### Requirement
Write out each line of the material below once more, exactly as it appears.

+-------+

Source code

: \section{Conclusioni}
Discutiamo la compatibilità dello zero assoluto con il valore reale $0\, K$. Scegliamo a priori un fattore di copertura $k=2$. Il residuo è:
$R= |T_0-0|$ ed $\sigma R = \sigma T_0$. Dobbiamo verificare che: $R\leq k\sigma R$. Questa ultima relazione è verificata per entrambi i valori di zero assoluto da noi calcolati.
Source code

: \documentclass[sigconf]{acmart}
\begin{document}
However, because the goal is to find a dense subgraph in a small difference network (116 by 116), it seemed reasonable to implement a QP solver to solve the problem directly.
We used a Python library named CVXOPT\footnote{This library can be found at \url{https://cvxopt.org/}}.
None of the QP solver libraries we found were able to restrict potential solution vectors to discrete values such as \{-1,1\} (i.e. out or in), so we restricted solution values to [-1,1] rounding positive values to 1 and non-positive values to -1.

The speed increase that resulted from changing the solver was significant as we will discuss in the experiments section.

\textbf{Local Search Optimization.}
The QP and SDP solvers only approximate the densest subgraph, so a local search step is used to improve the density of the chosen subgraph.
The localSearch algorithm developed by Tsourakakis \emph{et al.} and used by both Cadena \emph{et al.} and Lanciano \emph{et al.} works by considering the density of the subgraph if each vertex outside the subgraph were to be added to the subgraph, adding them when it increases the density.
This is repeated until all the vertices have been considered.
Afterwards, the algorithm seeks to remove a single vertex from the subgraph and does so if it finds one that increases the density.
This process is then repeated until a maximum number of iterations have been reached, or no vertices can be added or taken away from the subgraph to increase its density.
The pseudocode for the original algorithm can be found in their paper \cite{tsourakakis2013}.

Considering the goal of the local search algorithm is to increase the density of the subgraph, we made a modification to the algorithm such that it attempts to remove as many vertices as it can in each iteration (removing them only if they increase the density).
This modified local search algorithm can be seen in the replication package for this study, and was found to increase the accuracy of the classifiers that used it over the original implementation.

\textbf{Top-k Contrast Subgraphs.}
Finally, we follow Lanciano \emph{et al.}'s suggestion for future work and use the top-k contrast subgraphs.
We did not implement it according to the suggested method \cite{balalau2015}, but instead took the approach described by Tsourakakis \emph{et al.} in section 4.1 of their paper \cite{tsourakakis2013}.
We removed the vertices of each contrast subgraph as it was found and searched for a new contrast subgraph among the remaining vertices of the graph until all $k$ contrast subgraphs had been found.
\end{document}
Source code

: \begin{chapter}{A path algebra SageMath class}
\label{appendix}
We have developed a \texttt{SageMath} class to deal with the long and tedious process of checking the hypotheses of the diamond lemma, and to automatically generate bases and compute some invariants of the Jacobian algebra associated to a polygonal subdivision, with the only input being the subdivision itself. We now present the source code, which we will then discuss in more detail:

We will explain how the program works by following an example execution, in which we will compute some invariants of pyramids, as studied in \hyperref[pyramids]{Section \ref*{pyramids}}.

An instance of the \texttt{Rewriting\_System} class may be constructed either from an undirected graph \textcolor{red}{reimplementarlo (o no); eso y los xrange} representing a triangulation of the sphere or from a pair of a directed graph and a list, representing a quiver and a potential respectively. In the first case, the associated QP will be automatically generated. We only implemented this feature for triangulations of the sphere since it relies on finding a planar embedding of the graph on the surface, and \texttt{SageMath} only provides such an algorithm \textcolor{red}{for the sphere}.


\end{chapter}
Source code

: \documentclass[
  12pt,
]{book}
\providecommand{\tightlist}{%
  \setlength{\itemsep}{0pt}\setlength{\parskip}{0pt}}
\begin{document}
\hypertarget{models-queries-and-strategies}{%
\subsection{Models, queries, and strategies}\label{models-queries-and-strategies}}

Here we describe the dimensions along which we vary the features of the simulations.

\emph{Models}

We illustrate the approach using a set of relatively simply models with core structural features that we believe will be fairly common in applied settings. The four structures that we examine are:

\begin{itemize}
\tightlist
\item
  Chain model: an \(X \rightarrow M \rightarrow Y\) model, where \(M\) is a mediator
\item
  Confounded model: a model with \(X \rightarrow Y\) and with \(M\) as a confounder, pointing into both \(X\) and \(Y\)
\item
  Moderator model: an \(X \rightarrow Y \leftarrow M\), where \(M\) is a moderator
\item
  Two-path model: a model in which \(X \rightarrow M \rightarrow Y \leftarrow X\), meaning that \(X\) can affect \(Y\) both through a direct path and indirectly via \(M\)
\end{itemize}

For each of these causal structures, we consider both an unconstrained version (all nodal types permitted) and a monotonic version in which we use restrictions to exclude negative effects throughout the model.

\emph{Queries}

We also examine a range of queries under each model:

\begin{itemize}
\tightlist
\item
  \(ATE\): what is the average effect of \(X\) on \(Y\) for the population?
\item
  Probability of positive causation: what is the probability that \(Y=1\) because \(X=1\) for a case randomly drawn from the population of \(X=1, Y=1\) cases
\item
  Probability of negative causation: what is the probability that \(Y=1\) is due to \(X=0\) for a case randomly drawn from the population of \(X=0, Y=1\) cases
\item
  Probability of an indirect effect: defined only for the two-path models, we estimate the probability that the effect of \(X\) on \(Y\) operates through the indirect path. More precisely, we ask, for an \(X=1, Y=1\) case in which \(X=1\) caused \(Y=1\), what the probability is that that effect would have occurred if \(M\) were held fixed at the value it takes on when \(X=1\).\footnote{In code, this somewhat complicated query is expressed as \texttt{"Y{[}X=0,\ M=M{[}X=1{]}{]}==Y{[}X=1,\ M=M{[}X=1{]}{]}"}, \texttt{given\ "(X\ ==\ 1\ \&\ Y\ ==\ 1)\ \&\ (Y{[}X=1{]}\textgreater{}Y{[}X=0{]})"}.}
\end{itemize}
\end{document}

+-------+

### Answer to the exercise
Source code

: \section{Conclusioni}
Discutiamo la compatibilità dello zero assoluto con il valore reale $0\, K$. Scegliamo a priori un fattore di copertura $k=2$. Il residuo è:
$R= |T_0-0|$ ed $\sigma R = \sigma T_0$. Dobbiamo verificare che: $R\leq k\sigma R$. Questa ultima relazione è verificata per entrambi i valori di zero assoluto da noi calcolati.
Source code

: \documentclass[sigconf]{acmart}
\begin{document}
However, because the goal is to find a dense subgraph in a small difference network (116 by 116), it seemed reasonable to implement a QP solver to solve the problem directly.
We used a Python library named CVXOPT\footnote{This library can be found at \url{https://cvxopt.org/}}.
None of the QP solver libraries we found were able to restrict potential solution vectors to discrete values such as \{-1,1\} (i.e. out or in), so we restricted solution values to [-1,1] rounding positive values to 1 and non-positive values to -1.

The speed increase that resulted from changing the solver was significant as we will discuss in the experiments section.

\textbf{Local Search Optimization.}
The QP and SDP solvers only approximate the densest subgraph, so a local search step is used to improve the density of the chosen subgraph.
The localSearch algorithm developed by Tsourakakis \emph{et al.} and used by both Cadena \emph{et al.} and Lanciano \emph{et al.} works by considering the density of the subgraph if each vertex outside the subgraph were to be added to the subgraph, adding them when it increases the density.
This is repeated until all the vertices have been considered.
Afterwards, the algorithm seeks to remove a single vertex from the subgraph and does so if it finds one that increases the density.
This process is then repeated until a maximum number of iterations have been reached, or no vertices can be added or taken away from the subgraph to increase its density.
The pseudocode for the original algorithm can be found in their paper \cite{tsourakakis2013}.

Considering the goal of the local search algorithm is to increase the density of the subgraph, we made a modification to the algorithm such that it attempts to remove as many vertices as it can in each iteration (removing them only if they increase the density).
This modified local search algorithm can be seen in the replication package for this study, and was found to increase the accuracy of the classifiers that used it over the original implementation.

\textbf{Top-k Contrast Subgraphs.}
Finally, we follow Lanciano \emph{et al.}'s suggestion for future work and use the top-k contrast subgraphs.
We did not implement it according to the suggested method \cite{balalau2015}, but instead took the approach described by Tsourakakis \emph{et al.} in section 4.1 of their paper \cite{tsourakakis2013}.
We removed the vertices of each contrast subgraph as it was found and searched for a new contrast subgraph among the remaining vertices of the graph until all $k$ contrast subgraphs had been found.
\end{document}
Source code

: \begin{chapter}{A path algebra SageMath class}
\label{appendix}
We have developed a \texttt{SageMath} class to deal with the long and tedious process of checking the hypotheses of the diamond lemma, and to automatically generate bases and compute some invariants of the Jacobian algebra associated to a polygonal subdivision, with the only input being the subdivision itself. We now present the source code, which we will then discuss in more detail:

We will explain how the program works by following an example execution, in which we will compute some invariants of pyramids, as studied in \hyperref[pyramids]{Section \ref*{pyramids}}.

An instance of the \texttt{Rewriting\_System} class may be constructed either from an undirected graph \textcolor{red}{reimplementarlo (o no); eso y los xrange} representing a triangulation of the sphere or from a pair of a directed graph and a list, representing a quiver and a potential respectively. In the first case, the associated QP will be automatically generated. We only implemented this feature for triangulations of the sphere since it relies on finding a planar embedding of the graph on the surface, and \texttt{SageMath} only provides such an algorithm \textcolor{red}{for the sphere}.


\end{chapter}
Source code

: \documentclass[
  12pt,
]{book}
\providecommand{\tightlist}{%
  \setlength{\itemsep}{0pt}\setlength{\parskip}{0pt}}
\begin{document}
\hypertarget{models-queries-and-strategies}{%
\subsection{Models, queries, and strategies}\label{models-queries-and-strategies}}

Here we describe the dimensions along which we vary the features of the simulations.

\emph{Models}

We illustrate the approach using a set of relatively simply models with core structural features that we believe will be fairly common in applied settings. The four structures that we examine are:

\begin{itemize}
\tightlist
\item
  Chain model: an \(X \rightarrow M \rightarrow Y\) model, where \(M\) is a mediator
\item
  Confounded model: a model with \(X \rightarrow Y\) and with \(M\) as a confounder, pointing into both \(X\) and \(Y\)
\item
  Moderator model: an \(X \rightarrow Y \leftarrow M\), where \(M\) is a moderator
\item
  Two-path model: a model in which \(X \rightarrow M \rightarrow Y \leftarrow X\), meaning that \(X\) can affect \(Y\) both through a direct path and indirectly via \(M\)
\end{itemize}

For each of these causal structures, we consider both an unconstrained version (all nodal types permitted) and a monotonic version in which we use restrictions to exclude negative effects throughout the model.

\emph{Queries}

We also examine a range of queries under each model:

\begin{itemize}
\tightlist
\item
  \(ATE\): what is the average effect of \(X\) on \(Y\) for the population?
\item
  Probability of positive causation: what is the probability that \(Y=1\) because \(X=1\) for a case randomly drawn from the population of \(X=1, Y=1\) cases
\item
  Probability of negative causation: what is the probability that \(Y=1\) is due to \(X=0\) for a case randomly drawn from the population of \(X=0, Y=1\) cases
\item
  Probability of an indirect effect: defined only for the two-path models, we estimate the probability that the effect of \(X\) on \(Y\) operates through the indirect path. More precisely, we ask, for an \(X=1, Y=1\) case in which \(X=1\) caused \(Y=1\), what the probability is that that effect would have occurred if \(M\) were held fixed at the value it takes on when \(X=1\).\footnote{In code, this somewhat complicated query is expressed as \texttt{"Y{[}X=0,\ M=M{[}X=1{]}{]}==Y{[}X=1,\ M=M{[}X=1{]}{]}"}, \texttt{given\ "(X\ ==\ 1\ \&\ Y\ ==\ 1)\ \&\ (Y{[}X=1{]}\textgreater{}Y{[}X=0{]})"}.}
\end{itemize}
\end{document}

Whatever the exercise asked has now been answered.